Aim of the exercise: Only the lines from the one containing "text_box [1009, 649, 1437, 1000]" through the last line of the data below belong in your answer, copied exactly and without pictures.
┌────────
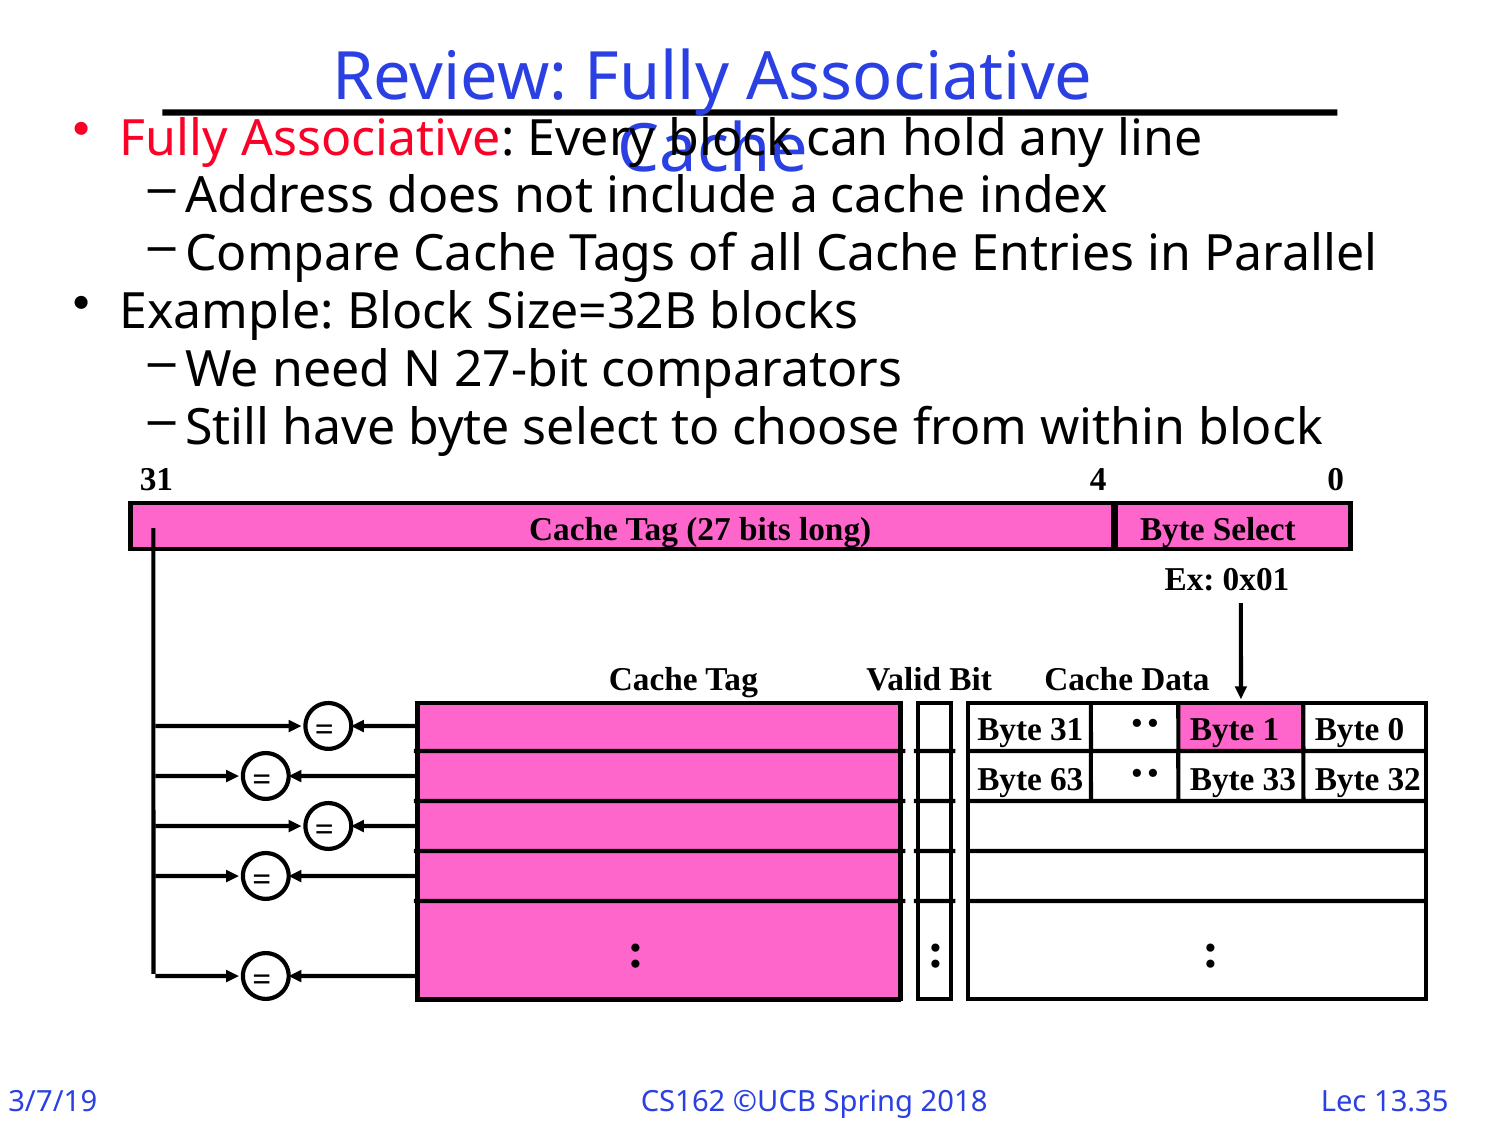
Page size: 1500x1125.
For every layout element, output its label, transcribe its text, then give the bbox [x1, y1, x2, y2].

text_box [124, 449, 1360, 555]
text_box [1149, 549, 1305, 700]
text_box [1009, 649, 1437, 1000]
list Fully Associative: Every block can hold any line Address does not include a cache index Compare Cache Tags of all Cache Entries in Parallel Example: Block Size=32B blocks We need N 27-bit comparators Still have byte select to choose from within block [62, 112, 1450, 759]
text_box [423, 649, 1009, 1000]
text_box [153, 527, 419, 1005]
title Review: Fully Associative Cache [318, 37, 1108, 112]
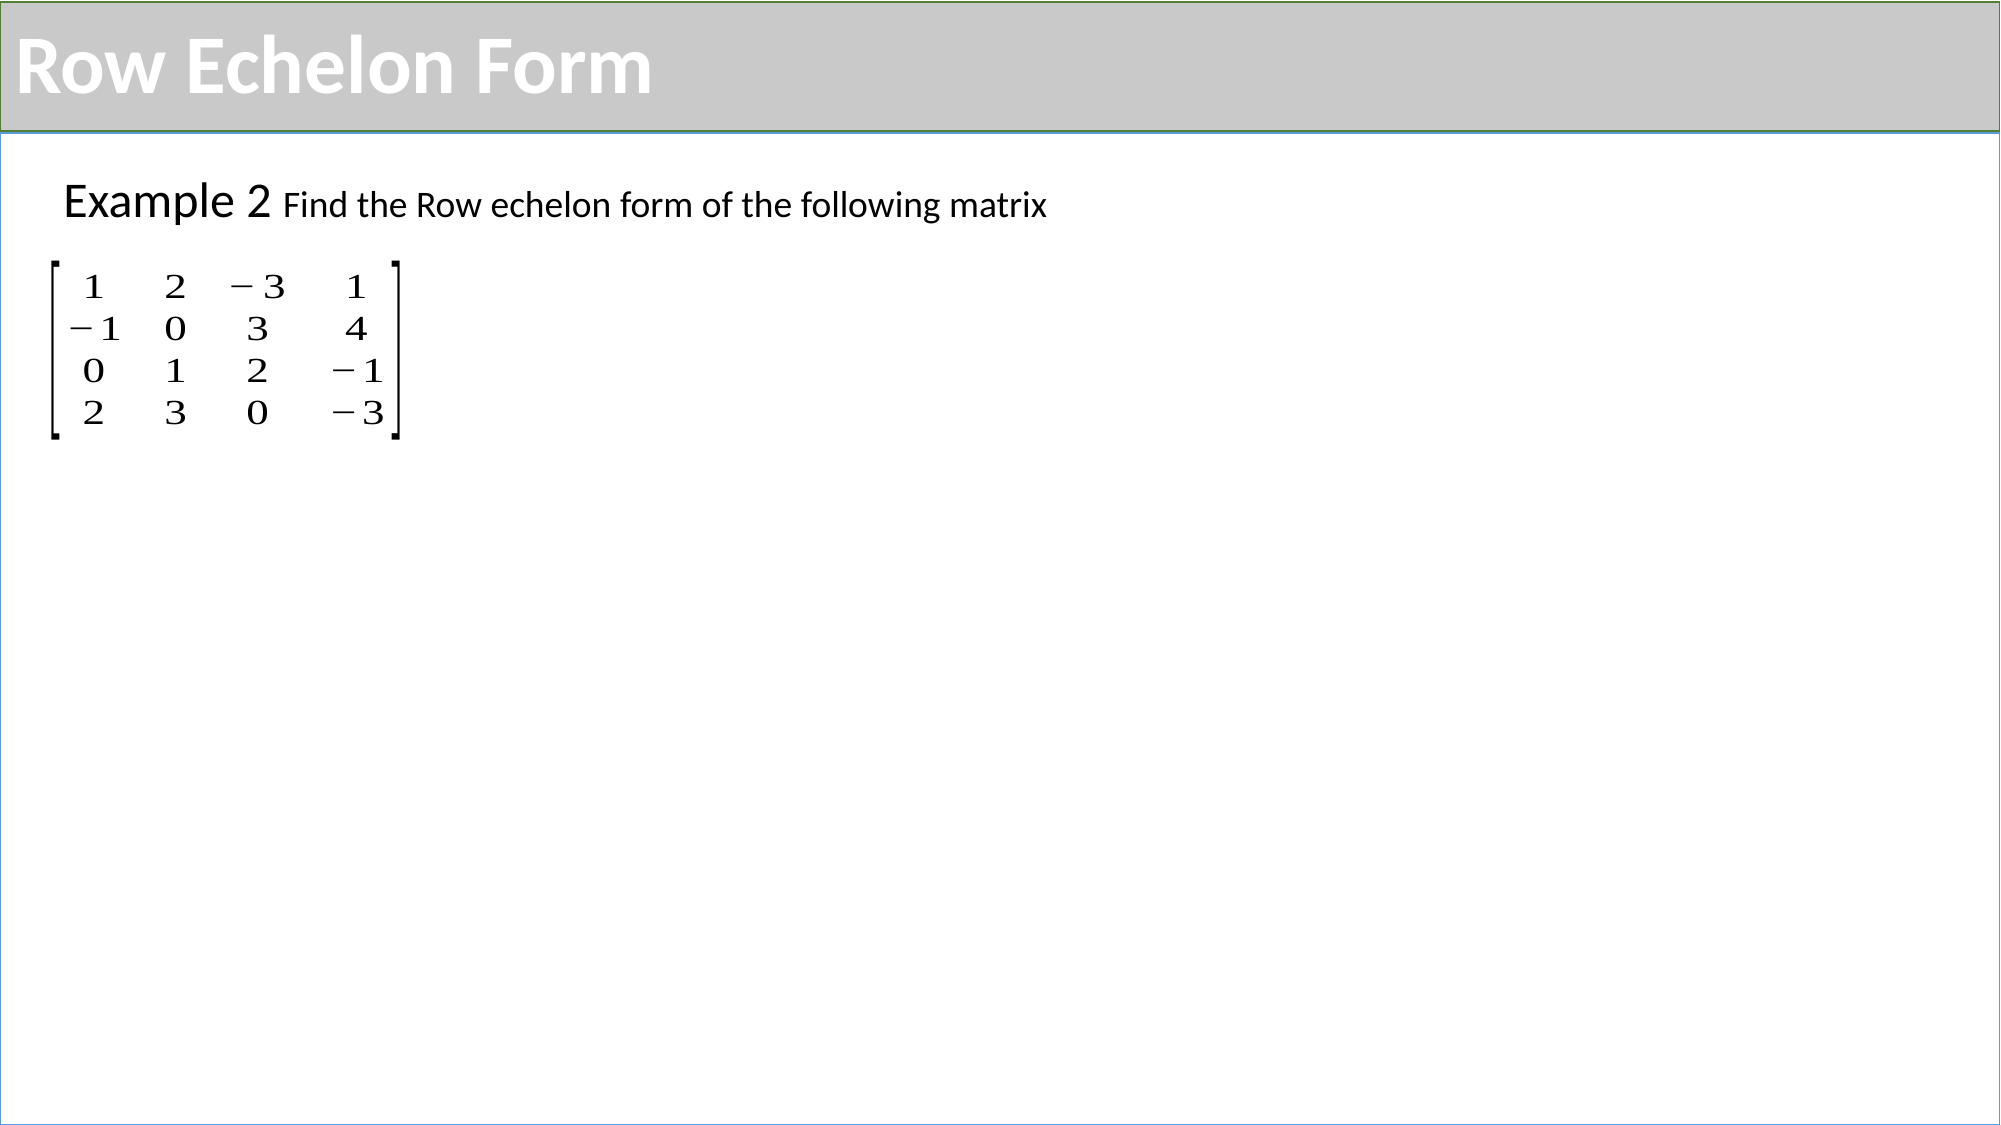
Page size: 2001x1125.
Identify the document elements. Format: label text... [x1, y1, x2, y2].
└────────
Output for this exercise:
text_box [1009, 649, 1437, 1000]
list Fully Associative: Every block can hold any line Address does not include a cache index Compare Cache Tags of all Cache Entries in Parallel Example: Block Size=32B blocks We need N 27-bit comparators Still have byte select to choose from within block [62, 112, 1450, 759]
text_box [423, 649, 1009, 1000]
text_box [153, 527, 419, 1005]
title Review: Fully Associative Cache [318, 37, 1108, 112]
Page size: 2001x1125.
Identify the document elements. Format: label text... [x1, y1, x2, y2].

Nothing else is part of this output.